Case Histories (Real-World Solutions)

Penn State Meets Sustainability Goals

Penn State

Penn State campuses use GEM vehicles to achieve sustainability.

As sustainability initiatives on college campuses continue to evolve, vehicles with sustainable power sources, street-legal status, and small vehicle footprints provide a flexible solution to meet campus transportation and maintenance needs. Pennsylvania State University is no exception. Across its vast campus, Penn State relies on GEM to transport passengers, haul equipment, and assist with landscape management.

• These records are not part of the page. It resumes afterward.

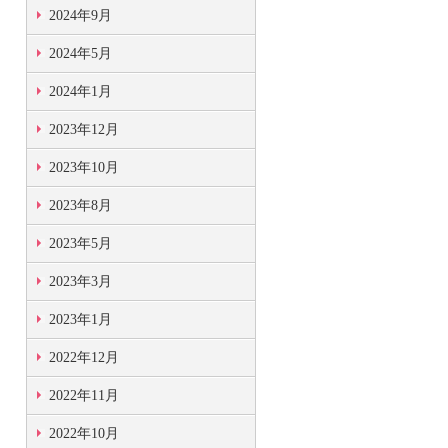
2024年9月
2024年5月
2024年1月
2023年12月
2023年10月
2023年8月
2023年5月
2023年3月
2023年1月
2022年12月
2022年11月
2022年10月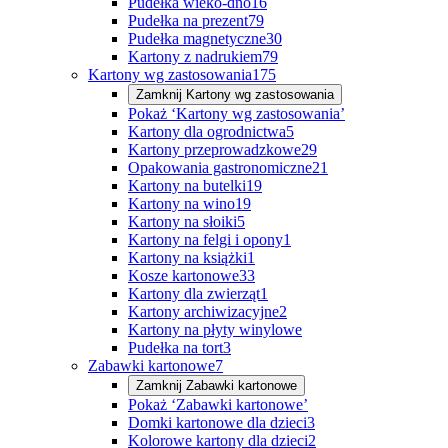
Pudełka wieko-dno
16
Pudełka na prezent
79
Pudełka magnetyczne
30
Kartony z nadrukiem
79
Kartony wg zastosowania
175
Zamknij
Kartony wg zastosowania
Pokaż ‘Kartony wg zastosowania’
Kartony dla ogrodnictwa
5
Kartony przeprowadzkowe
29
Opakowania gastronomiczne
21
Kartony na butelki
19
Kartony na wino
19
Kartony na słoiki
5
Kartony na felgi i opony
1
Kartony na książki
1
Kosze kartonowe
33
Kartony dla zwierząt
1
Kartony archiwizacyjne
2
Kartony na płyty winylowe
Pudełka na tort
3
Zabawki kartonowe
7
Zamknij
Zabawki kartonowe
Pokaż ‘Zabawki kartonowe’
Domki kartonowe dla dzieci
3
Kolorowe kartony dla dzieci
2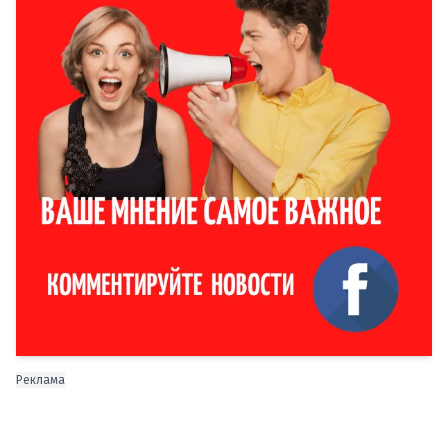
Реклама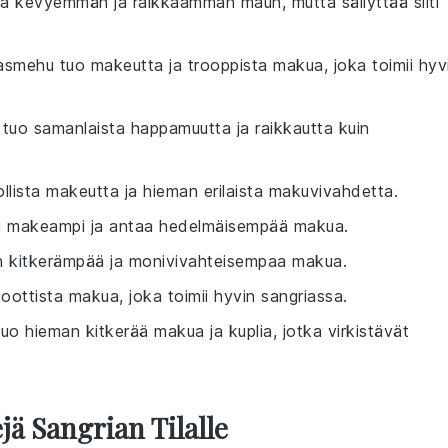
taa kevyemmän ja raikkaamman maun, mutta säilyttää silti
asmehu tuo makeutta ja trooppista makua, joka toimii hyv
tuo samanlaista happamuutta ja raikkautta kuin
llista makeutta ja hieman erilaista makuvivahdetta.
on makeampi ja antaa hedelmäisempää makua.
an kitkerämpää ja monivivahteisempaa makua.
soottista makua, joka toimii hyvin sangriassa.
tuo hieman kitkerää makua ja kuplia, jotka virkistävät
jä Sangrian Tilalle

According to Bruce Cifelli, Penn State’s equipment management and services administrator, finding an electric vehicle with long battery life was key. Anything less than eight hours a day simply wouldn’t provide enough range to get the job done. GEM’s array of battery options gave Penn State the ability to select a battery system that does just that, without wasting time to charge up.

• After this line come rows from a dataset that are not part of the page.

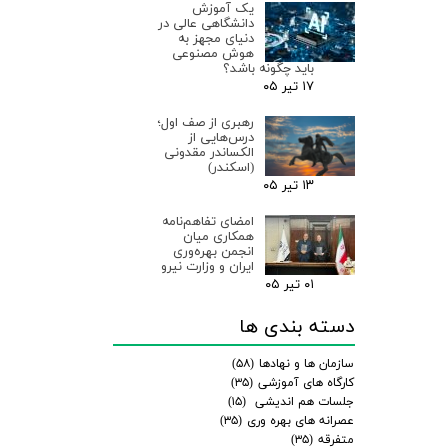
یک آموزش
دانشگاهی عالی در
دنیای مجهز به
هوش مصنوعی
باید چگونه باشد؟
۱۷ تیر ۰۵
رهبری از صف اول؛
درس‌هایی از
الکساندر مقدونی
(اسکندر)
۱۳ تیر ۰۵
امضای تفاهم‌نامه
همکاری میان
انجمن بهره‌وری
ایران و وزارت نیرو
۰۱ تیر ۰۵
دسته بندی ها
سازمان ها و نهادها
(۵۸)
کارگاه های آموزشی
(۳۵)
جلسات هم اندیشی
(۱۵)
عصرانه های بهره وری
(۳۵)
متفرقه
(۳۵)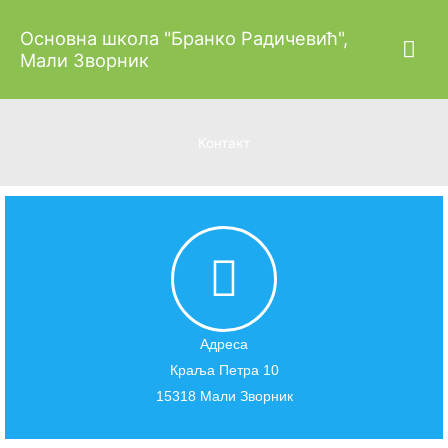
Пређи
Гла
Основна школа "Бранко Радичевић",
на
Мали Зворник
садржај
изб
Контакт
Адреса
Краља Петра 10
15318 Мали Зворник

Penn State needed a vehicle with features much more comparable to an automotive truck. GEM’s design flexibility enabled Penn State to pick and choose the extra features it required—truck-backs, flat beds, and ladder racks—to match a variety of different campus uses. While still street legal, GEM’s compact footprint allows users to easily maneuver where large trucks cannot.

In the business of campus maintenance, time is money. Vehicles must be at peak performance to maintain efficiency and get jobs done. Since adding GEM to their fleet of utility vehicles, Cifelli says his team has already noticed a difference in reliability, and downtime has been reduced. These time and cost savings go directly to the bottom line and give a lower total cost of ownership than trucks.

GEM is a testament to the practicality of a low speed, street legal, electric option. Its perfect mix of versatility and power helps Penn State achieve its sustainability goals, without increasing budget requirements or sacrificing productivity—all while ensuring campus is running smoothly.